The maximum rate of fire to a greater extent depended not on the characteristics of the weapon, but on the training of the soldiers. A well-trained soldier, as practical firing has shown even today, could without problems from a smoothbore gun provide a rate of fire of 3-4 rounds per minute through the use of a cartridge. Such a pace could not be maintained for long, but allowed 10-12 volleys to be fired at a battalion column attacking at a fast pace, 7-9 at a running attack and 2-3 at a galloping cavalry. Considering the low accuracy of fire even in close combat formations, only rifle fire usually failed to stop the attack of battalion columns or cuirassiers.

Field artillery in terms of firing range with "long-range" buckshot was superior to fire from smooth-bore guns.
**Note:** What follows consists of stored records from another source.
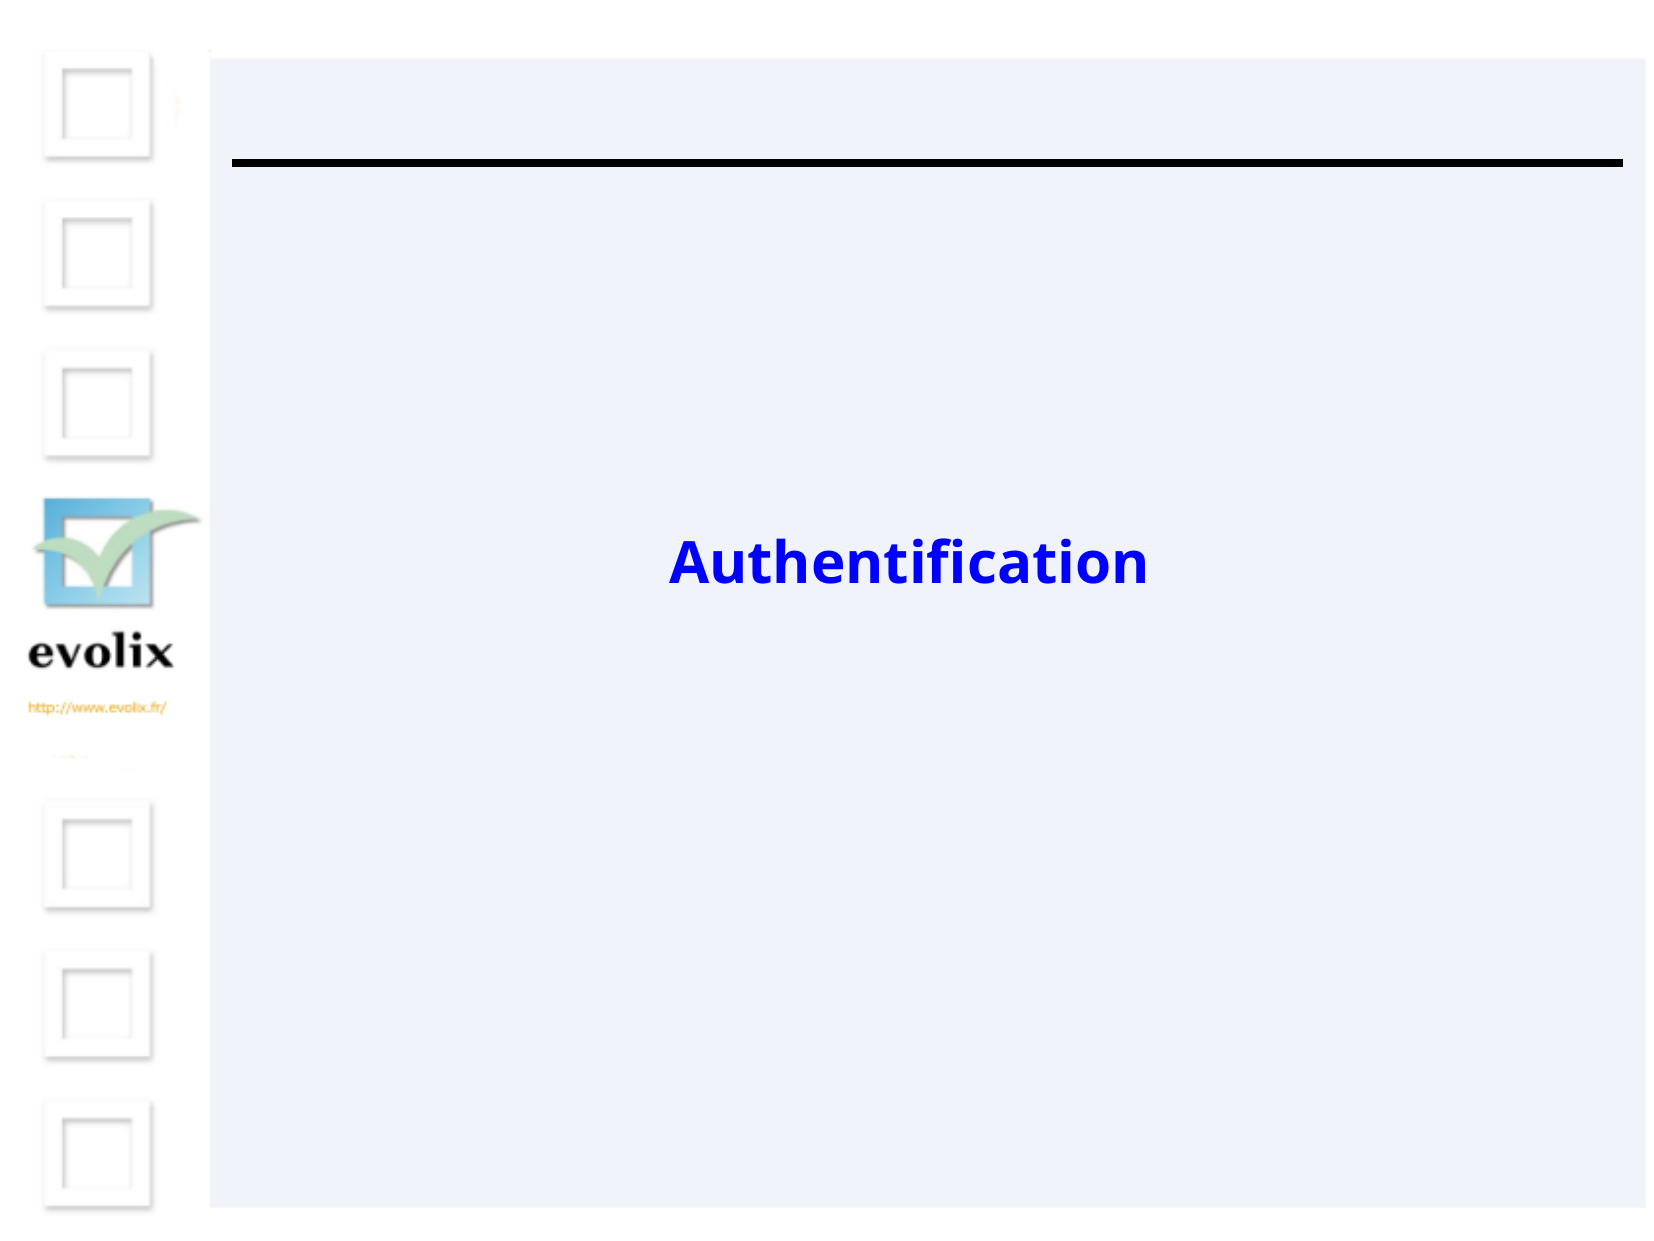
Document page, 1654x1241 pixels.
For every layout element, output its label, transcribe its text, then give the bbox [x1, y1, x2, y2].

picture [0, 49, 1654, 1218]
title Authentification [165, 456, 1654, 665]
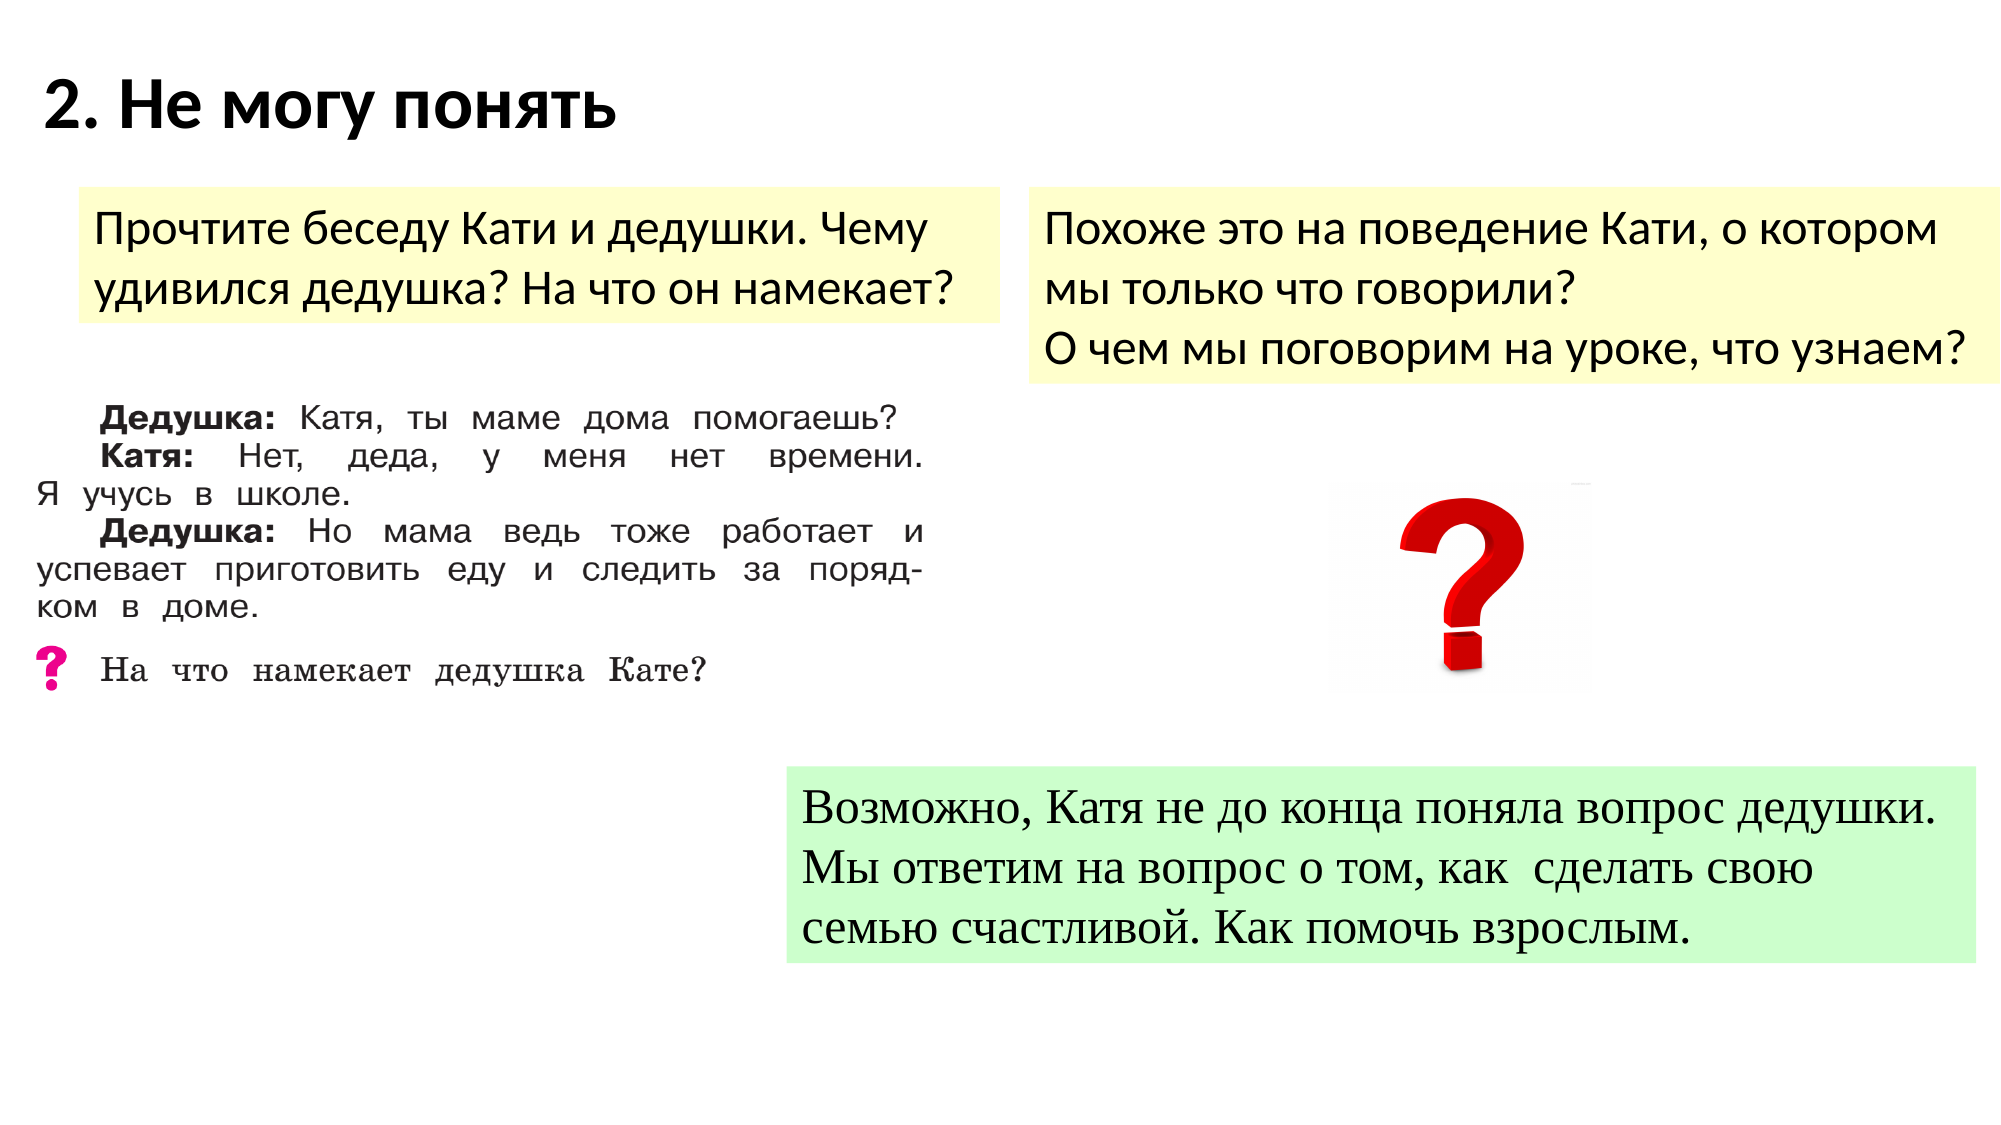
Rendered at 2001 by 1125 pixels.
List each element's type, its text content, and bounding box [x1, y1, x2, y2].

text_box Прочтите беседу Кати и дедушки. Чему удивился дедушка? На что он намекает? [78, 186, 1000, 324]
picture [0, 396, 982, 693]
picture [1328, 482, 1592, 693]
title 2. Не могу понять [28, 46, 1161, 163]
text_box Похоже это на поведение Кати, о котором мы только что говорили? О чем мы поговорим на уроке, что узнаем? [1029, 186, 2000, 384]
text_box Возможно, Катя не до конца поняла вопрос дедушки. Мы ответим на вопрос о том, как сделать свою семью счастливой. Как помочь взрослым. [786, 766, 1977, 964]
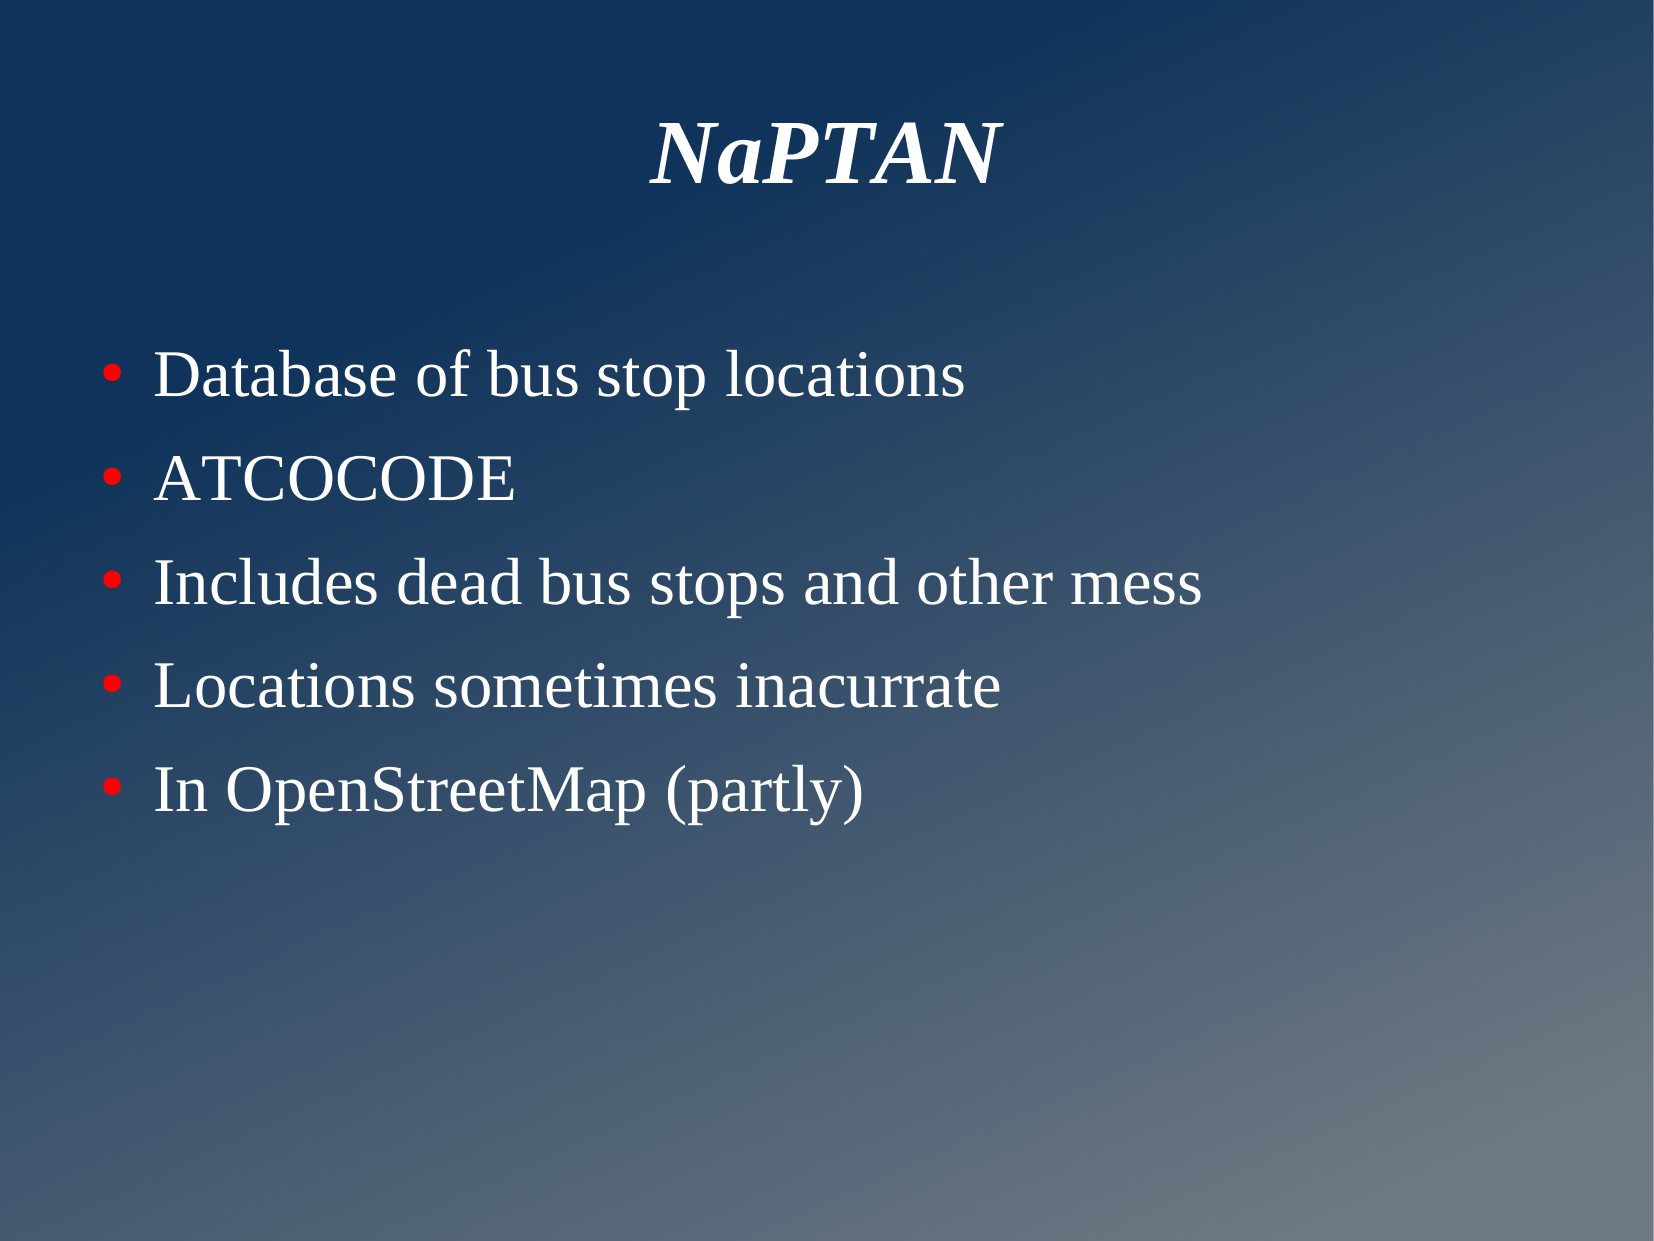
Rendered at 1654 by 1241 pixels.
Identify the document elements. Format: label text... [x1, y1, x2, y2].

title NaPTAN [82, 56, 1571, 250]
picture [0, 0, 1654, 1241]
list Database of bus stop locations ATCOCODE Includes dead bus stops and other mess Locations sometimes inacurrate In OpenStreetMap (partly) [82, 337, 1571, 1142]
At the same time, the field gun had a maximum rate of fire due to cap loading of 7–9 rounds per minute. At the same time, the accuracy of artillery fire at equal distances was also higher. Here, too, a high pace could not be maintained for a long time, but it made it possible to make 25–35 volleys of buckshot against a battalion column attacking at a fast pace, 15–20 against a running attack, and 7–10 against a galloping cavalry. Such a rate of fire was a powerful stopping tool against both infantry and cavalry, provided there were enough guns for the length of the attacked front. Such superiority of artillery usually made it possible to win her skirmish with infantry even at short distances. The power of artillery on the battlefield in relation to other branches of the military was perhaps the greatest precisely at the beginning of the 19th century.